Mounting Pension Obligations

With a 2.5% increase, the city’s spending would far outpace its revenue growth, said Christopher Berry, academic director of the University of Chicago’s Center for Municipal Finance. Chicago’s spending is expected to grow by 5.7% in 2023 and 13.5% in 2025 over this year’s numbers, according to the budget forecast. The city’s deficit, after shrinking significantly this year to $128 million, is projected to more than quadruple over the next three years to $553.7 million -- driven by rising pension costs and the expiration of one-time federal stimulus funds, budget director Susie Park recently told the city council. Meanwhile, Chicago has been exploring alternative ways to fund its struggling pensions.
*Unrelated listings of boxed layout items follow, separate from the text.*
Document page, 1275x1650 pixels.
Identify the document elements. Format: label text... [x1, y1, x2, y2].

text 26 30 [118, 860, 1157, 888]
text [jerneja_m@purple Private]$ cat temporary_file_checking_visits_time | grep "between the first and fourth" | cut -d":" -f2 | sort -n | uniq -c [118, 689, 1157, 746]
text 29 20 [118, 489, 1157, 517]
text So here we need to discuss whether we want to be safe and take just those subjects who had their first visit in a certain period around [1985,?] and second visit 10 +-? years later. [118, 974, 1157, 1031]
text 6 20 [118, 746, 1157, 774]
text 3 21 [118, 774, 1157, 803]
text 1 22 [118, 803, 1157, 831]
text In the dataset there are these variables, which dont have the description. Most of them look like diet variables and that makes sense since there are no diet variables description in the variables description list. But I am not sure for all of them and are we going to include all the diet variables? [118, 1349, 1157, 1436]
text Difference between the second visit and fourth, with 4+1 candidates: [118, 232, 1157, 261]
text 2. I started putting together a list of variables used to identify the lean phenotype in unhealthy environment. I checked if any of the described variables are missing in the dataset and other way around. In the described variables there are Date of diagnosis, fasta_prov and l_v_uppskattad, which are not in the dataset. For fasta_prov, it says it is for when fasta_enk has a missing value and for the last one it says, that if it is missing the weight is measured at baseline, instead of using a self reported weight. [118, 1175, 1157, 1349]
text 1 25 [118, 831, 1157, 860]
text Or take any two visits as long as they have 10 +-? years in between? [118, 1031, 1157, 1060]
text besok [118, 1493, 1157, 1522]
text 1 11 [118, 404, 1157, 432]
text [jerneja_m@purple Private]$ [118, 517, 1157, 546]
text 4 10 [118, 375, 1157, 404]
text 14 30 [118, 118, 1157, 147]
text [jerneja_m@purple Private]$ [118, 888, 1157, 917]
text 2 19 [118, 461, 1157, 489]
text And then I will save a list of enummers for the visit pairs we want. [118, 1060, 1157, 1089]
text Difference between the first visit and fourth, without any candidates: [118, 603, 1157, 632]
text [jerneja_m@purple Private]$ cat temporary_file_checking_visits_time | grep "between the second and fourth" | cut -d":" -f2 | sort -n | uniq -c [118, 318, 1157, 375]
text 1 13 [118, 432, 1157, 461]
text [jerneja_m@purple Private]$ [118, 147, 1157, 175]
Bally’s Corp. is building a casino resort in Chicago and in June made its first $40 million payment to the city for its $1.7 billion project. Proceeds of the casino will support the city’s pensions, but even the most optimistic casino revenue projections would only fund 9% of Chicago’s future pension obligations, the city’s Chief Financial Officer Jennie Huang Bennett said in May. And those obligations could sharply increase, Marlowe warned, as volatility in the stock market threatens to upend years of financial planning. Chicago’s municipal employees’ fund was down 7.9% as of May 31, while the firemen’s fund was down a staggering 15.8% as of June 30, according to nonprofit research firm Equable Institute, as surging inflation and growing fears of a recession hammered the bond market and drove stocks to their steepest quarterly decline since the first wave of Covid-19 in early 2020. Despite the uphill battle, Lightfoot has done a good job maintaining pensions, Marlowe said. But given the changing macroeconomic environment, he said, there is a deeper central question: “Is keeping true to the existing policy going to be enough?”